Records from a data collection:
•••
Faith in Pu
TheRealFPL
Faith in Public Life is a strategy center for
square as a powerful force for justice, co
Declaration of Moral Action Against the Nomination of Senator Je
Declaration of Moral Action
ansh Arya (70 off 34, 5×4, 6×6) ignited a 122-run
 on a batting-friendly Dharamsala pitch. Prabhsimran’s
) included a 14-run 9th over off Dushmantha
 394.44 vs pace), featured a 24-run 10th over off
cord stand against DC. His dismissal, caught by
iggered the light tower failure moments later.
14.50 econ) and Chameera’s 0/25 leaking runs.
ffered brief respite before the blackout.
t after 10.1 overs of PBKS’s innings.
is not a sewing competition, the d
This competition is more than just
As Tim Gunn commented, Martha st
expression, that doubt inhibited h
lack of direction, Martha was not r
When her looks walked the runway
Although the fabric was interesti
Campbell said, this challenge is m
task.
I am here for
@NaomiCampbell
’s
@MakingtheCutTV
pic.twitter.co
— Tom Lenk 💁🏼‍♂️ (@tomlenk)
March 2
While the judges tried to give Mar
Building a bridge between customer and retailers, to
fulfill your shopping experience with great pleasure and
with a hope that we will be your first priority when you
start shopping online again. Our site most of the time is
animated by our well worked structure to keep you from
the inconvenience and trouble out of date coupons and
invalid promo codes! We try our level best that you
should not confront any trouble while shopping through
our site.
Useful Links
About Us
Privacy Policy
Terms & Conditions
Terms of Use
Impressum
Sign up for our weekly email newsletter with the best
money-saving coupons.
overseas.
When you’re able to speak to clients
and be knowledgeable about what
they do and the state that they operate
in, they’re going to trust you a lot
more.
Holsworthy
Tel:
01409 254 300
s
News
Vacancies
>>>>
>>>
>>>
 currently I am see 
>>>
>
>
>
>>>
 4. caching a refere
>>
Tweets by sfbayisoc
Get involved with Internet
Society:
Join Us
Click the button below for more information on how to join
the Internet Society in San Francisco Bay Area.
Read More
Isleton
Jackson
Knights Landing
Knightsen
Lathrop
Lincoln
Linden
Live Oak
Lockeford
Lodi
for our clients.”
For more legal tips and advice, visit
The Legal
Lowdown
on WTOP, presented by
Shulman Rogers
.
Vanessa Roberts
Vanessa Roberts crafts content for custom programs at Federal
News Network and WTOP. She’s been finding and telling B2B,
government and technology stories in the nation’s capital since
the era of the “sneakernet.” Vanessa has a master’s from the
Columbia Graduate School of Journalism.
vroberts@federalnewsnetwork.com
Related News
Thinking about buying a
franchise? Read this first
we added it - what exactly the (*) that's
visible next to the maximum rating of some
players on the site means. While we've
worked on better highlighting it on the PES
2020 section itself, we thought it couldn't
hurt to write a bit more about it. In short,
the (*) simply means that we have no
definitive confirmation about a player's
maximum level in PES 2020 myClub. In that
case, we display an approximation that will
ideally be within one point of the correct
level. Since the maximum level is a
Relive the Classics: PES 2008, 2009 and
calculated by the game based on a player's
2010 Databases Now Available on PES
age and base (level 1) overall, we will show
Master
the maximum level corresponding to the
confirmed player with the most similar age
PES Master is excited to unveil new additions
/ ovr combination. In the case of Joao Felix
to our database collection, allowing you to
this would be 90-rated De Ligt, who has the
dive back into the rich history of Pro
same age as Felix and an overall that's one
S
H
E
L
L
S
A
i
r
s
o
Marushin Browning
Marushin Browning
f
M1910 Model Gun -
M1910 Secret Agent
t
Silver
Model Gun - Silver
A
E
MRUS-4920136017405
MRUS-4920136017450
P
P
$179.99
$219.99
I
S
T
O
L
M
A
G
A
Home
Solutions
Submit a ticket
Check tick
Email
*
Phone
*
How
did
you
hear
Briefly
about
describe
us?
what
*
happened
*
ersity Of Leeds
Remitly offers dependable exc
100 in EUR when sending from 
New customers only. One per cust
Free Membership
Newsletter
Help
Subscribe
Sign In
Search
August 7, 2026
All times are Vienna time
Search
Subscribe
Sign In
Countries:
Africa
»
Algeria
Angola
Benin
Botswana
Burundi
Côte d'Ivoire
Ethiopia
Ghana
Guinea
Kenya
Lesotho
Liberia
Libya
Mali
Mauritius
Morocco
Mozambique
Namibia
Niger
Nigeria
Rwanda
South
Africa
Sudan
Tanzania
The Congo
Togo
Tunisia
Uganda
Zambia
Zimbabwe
•••
- Work instructions
Copy out only the lines above from the one with "level. Since the maximum level is a" to the one with "to our database collection, allowing you to", inclusive, exactly as they stand.

- Response to the task
level. Since the maximum level is a
Relive the Classics: PES 2008, 2009 and
calculated by the game based on a player's
2010 Databases Now Available on PES
age and base (level 1) overall, we will show
Master
the maximum level corresponding to the
confirmed player with the most similar age
PES Master is excited to unveil new additions
/ ovr combination. In the case of Joao Felix
to our database collection, allowing you to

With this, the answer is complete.